* **Task description**
For the entries below, print exactly the lines between the line holding "urinary bladder shows" and the line holding "(colorectal) tissue demonstrates", inclusive, and nothing else.

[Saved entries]
○ ○ ○
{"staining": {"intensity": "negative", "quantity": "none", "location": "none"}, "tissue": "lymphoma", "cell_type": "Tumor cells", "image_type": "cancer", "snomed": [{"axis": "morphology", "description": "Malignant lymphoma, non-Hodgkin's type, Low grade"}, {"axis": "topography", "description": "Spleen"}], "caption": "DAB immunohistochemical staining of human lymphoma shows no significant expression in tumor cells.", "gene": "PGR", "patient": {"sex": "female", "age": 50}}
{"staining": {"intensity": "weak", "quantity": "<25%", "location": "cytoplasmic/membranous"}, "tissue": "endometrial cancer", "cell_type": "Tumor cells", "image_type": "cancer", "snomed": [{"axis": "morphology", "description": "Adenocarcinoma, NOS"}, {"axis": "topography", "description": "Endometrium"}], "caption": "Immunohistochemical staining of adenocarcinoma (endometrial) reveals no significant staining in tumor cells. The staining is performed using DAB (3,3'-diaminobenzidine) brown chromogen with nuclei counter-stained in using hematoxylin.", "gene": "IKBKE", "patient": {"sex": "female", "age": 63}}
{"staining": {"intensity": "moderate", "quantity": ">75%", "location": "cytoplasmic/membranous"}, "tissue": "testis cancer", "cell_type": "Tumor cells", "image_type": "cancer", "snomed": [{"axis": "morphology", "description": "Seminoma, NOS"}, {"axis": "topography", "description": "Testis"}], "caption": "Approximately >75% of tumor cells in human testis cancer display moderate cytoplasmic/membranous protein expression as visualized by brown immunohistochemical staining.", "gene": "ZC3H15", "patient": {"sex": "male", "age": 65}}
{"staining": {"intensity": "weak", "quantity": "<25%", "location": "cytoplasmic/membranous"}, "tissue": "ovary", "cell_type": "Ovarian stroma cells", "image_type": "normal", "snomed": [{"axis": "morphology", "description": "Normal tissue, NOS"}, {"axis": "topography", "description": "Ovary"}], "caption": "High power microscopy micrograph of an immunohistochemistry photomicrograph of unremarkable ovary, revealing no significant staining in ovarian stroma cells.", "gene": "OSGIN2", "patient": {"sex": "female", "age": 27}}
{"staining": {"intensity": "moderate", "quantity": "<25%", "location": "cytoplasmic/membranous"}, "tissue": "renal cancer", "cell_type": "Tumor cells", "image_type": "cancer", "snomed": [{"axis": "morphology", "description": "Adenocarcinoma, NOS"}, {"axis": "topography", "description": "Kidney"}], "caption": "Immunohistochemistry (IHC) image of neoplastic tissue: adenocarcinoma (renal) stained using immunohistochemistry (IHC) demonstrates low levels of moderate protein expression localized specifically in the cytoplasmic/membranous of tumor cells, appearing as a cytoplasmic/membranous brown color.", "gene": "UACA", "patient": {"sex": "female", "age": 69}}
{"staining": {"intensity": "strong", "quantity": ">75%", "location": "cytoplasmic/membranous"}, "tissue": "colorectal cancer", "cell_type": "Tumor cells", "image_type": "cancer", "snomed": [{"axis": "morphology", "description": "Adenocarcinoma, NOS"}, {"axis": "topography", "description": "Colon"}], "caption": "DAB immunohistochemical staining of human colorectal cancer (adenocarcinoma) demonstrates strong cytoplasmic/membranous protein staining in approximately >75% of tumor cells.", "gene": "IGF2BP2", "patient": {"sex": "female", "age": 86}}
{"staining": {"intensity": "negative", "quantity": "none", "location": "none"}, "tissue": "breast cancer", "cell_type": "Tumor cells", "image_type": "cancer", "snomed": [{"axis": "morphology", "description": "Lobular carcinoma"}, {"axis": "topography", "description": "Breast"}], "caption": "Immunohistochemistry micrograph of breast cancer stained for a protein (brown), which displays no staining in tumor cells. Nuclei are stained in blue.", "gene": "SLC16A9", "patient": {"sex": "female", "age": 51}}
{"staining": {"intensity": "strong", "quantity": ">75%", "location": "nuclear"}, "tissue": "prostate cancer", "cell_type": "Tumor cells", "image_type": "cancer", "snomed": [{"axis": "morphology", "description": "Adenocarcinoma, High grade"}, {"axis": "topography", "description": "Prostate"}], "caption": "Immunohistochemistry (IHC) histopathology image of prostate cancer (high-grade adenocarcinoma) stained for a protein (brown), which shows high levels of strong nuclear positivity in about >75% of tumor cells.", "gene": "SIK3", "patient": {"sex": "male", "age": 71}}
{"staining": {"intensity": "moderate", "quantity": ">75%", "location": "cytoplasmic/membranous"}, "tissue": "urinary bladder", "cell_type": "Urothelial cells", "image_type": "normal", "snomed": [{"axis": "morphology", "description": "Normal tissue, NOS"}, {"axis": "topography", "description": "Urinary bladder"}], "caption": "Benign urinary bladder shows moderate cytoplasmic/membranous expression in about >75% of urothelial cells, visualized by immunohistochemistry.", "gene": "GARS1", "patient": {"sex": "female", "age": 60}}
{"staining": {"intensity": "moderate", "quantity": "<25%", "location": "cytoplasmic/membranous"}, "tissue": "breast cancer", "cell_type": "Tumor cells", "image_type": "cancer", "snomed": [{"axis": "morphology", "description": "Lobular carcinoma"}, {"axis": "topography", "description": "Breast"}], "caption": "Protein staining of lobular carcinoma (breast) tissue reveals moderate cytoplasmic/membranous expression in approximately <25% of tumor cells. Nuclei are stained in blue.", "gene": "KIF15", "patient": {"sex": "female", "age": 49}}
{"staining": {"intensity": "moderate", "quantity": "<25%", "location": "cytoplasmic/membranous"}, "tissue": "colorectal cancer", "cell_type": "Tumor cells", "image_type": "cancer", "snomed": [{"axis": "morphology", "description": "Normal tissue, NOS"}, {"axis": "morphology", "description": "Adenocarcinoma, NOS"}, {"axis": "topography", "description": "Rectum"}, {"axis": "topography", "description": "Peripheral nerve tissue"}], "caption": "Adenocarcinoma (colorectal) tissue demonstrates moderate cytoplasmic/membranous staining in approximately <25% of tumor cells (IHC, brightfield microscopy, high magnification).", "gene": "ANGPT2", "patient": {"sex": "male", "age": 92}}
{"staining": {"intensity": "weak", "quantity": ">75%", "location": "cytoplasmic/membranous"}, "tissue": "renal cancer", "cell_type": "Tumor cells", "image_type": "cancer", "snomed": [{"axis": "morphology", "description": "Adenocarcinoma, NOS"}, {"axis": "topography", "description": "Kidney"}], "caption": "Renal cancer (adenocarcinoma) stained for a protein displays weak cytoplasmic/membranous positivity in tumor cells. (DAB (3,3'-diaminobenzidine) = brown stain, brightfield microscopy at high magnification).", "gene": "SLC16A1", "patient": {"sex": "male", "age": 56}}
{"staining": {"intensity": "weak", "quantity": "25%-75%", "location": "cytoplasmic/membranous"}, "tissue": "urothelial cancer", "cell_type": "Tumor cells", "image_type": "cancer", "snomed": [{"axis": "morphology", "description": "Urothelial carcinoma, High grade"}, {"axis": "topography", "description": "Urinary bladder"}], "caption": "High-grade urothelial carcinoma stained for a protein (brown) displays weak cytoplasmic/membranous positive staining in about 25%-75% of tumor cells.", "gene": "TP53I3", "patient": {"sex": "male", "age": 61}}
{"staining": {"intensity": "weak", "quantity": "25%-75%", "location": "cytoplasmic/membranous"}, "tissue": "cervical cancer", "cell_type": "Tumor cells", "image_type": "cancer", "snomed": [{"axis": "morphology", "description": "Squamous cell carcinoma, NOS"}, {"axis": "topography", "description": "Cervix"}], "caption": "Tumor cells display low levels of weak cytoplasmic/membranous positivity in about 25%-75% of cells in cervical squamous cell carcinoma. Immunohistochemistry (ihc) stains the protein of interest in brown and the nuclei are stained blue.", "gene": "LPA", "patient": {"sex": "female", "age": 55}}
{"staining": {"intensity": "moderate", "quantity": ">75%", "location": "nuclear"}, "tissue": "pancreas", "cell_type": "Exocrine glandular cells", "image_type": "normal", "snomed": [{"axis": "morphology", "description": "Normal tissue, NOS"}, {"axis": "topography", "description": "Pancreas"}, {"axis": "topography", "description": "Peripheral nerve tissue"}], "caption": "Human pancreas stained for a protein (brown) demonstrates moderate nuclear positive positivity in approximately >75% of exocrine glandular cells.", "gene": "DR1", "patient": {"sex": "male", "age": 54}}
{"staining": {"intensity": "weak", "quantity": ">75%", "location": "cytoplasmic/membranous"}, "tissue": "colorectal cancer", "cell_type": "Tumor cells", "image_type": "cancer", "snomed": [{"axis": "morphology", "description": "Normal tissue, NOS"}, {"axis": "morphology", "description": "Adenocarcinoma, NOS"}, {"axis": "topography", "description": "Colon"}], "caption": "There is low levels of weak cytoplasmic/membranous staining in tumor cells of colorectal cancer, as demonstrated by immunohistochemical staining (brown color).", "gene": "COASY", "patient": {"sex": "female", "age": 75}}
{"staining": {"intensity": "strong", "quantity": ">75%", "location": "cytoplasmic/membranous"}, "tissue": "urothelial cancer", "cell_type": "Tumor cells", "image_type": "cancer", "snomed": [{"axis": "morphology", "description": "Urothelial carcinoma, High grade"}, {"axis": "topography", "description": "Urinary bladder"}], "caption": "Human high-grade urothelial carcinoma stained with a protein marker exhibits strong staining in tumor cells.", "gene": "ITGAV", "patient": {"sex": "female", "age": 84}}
○ ○ ○
* **Solution for this exercise**
{"staining": {"intensity": "moderate", "quantity": ">75%", "location": "cytoplasmic/membranous"}, "tissue": "urinary bladder", "cell_type": "Urothelial cells", "image_type": "normal", "snomed": [{"axis": "morphology", "description": "Normal tissue, NOS"}, {"axis": "topography", "description": "Urinary bladder"}], "caption": "Benign urinary bladder shows moderate cytoplasmic/membranous expression in about >75% of urothelial cells, visualized by immunohistochemistry.", "gene": "GARS1", "patient": {"sex": "female", "age": 60}}
{"staining": {"intensity": "moderate", "quantity": "<25%", "location": "cytoplasmic/membranous"}, "tissue": "breast cancer", "cell_type": "Tumor cells", "image_type": "cancer", "snomed": [{"axis": "morphology", "description": "Lobular carcinoma"}, {"axis": "topography", "description": "Breast"}], "caption": "Protein staining of lobular carcinoma (breast) tissue reveals moderate cytoplasmic/membranous expression in approximately <25% of tumor cells. Nuclei are stained in blue.", "gene": "KIF15", "patient": {"sex": "female", "age": 49}}
{"staining": {"intensity": "moderate", "quantity": "<25%", "location": "cytoplasmic/membranous"}, "tissue": "colorectal cancer", "cell_type": "Tumor cells", "image_type": "cancer", "snomed": [{"axis": "morphology", "description": "Normal tissue, NOS"}, {"axis": "morphology", "description": "Adenocarcinoma, NOS"}, {"axis": "topography", "description": "Rectum"}, {"axis": "topography", "description": "Peripheral nerve tissue"}], "caption": "Adenocarcinoma (colorectal) tissue demonstrates moderate cytoplasmic/membranous staining in approximately <25% of tumor cells (IHC, brightfield microscopy, high magnification).", "gene": "ANGPT2", "patient": {"sex": "male", "age": 92}}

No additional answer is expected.